Another major concern for proxies is to reduce the latency of HTTP requests through caching, as numerous studies have shown that the waiting time has become the primary concern of Web users. One study [WA97] introduced a proxy replacement algorithm called Hybrid, which takes into account the different latencies incurred to load different web pages, and attempts to minimize the average latency. The study [WA97] further showed that in general the algorithm has a lower average latency than LRU, LFU and SIZE.
We also designed two versions of GreedyDual-Size that take latency
into account. One, called
GD-Size(latency), sets the cost of a document to the latency that was required to download the document. The other, called GD-Size(avg_latency), sets the cost to the estimated download latency of a document, using the same method of estimating latency as in Hybrid [WA97].
Figure 7: Latency, hops, and weighted hops reductions under various algorithms.

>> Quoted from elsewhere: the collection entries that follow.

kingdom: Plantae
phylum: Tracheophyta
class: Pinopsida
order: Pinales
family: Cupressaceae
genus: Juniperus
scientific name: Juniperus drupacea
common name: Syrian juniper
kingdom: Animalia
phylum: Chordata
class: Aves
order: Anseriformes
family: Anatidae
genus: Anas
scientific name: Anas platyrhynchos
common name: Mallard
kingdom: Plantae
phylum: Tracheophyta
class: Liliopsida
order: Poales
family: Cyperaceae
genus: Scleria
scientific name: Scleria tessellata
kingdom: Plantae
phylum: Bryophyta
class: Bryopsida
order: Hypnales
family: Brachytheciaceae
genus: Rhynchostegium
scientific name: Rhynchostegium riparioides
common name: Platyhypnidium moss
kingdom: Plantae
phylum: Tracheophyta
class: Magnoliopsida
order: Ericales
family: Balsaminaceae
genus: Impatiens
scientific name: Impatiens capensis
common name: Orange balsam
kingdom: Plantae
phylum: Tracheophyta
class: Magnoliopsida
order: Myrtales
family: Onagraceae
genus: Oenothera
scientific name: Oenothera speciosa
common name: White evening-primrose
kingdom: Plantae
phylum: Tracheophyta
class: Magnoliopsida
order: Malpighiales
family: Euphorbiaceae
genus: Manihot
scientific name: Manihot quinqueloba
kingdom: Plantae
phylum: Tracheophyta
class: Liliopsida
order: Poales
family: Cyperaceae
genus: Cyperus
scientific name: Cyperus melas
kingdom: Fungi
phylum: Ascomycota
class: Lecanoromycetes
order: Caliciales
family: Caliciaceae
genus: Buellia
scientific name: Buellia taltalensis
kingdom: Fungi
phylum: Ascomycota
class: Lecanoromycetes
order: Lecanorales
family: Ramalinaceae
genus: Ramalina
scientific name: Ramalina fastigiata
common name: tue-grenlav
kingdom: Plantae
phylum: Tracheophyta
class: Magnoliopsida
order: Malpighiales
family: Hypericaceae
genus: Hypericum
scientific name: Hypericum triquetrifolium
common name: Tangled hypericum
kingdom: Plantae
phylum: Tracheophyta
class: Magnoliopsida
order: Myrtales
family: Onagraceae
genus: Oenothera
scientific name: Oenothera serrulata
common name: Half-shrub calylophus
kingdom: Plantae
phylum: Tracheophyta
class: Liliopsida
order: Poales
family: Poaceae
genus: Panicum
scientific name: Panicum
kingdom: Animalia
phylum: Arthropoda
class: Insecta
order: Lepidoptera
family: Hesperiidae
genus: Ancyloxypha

Figure 7(a) shows the latency reductions for LRU, Hybrid,
GD-Size(1), GD-Size(latency) and
GD-Size(avg_latency). The graphs, from left to right, show the results for Boston University traces, DEC-U1 traces and DEC-U2 traces. The figure unfortunately does not include results for Virginia Tech traces because they do not have latency information for each HTTP request. Clearly, GD-Size(1) performs the best, yielding the highest latency reduction. GD-Size(latency) and GD-Size(packets) finish the second, with LRU following close behind. GD-Size(avg_latency) performs badly for small cache sizes, but performs very well for relatively large cache sizes. Finally, Hybrid performs the worst.
Examination of the results shows that the reason for Hybrid's poor performance is its low hit ratio. In the Boston University traces, Hybrid's hit ratio is much lower than LRU's for cache sizes <= 5% of the total data set sizes, and only slightly higher for larger cache sizes. For all DEC traces, Hybrid's hit ratio is much lower than LRU's, under all cache sizes. Hybrid has a low hit ratio because it does not consider how recently a document has been accessed during replacement.
Since [WA97] reports that Hybrid performs well, our results here seem to suggest that Hybrid's performance is perhaps trace-dependent. In our simulation of Hybrid we used the same constants in [WA97], without tuning them to our traces. Unfortunately we were not able to obtain the traces used in [WA97].
It is a surprise to us that GD-Size(1), which does not take latency into account, performs better than GD-Size(latency) and GD-Size(avg_latency). Detailed examination of the traces shows that the latency of loading the same document varies significantly. In fact, for each of the DEC traces, variance among latencies of the same document ranges from 5% to over 500%, with an average around 71%. Thus, a document that was considered cheap (taking less time to download) may turn out expensive at the next miss, while a document that was considered expensive may actually take less time to download. The best bet for the replacement algorithm, it seems, is to maximize hit ratio.
In summary, GD-Size(1) is the best algorithm to reduce average latency. The high variance among loading latencies for the same document reduces the effectiveness of latency-conscious algorithms.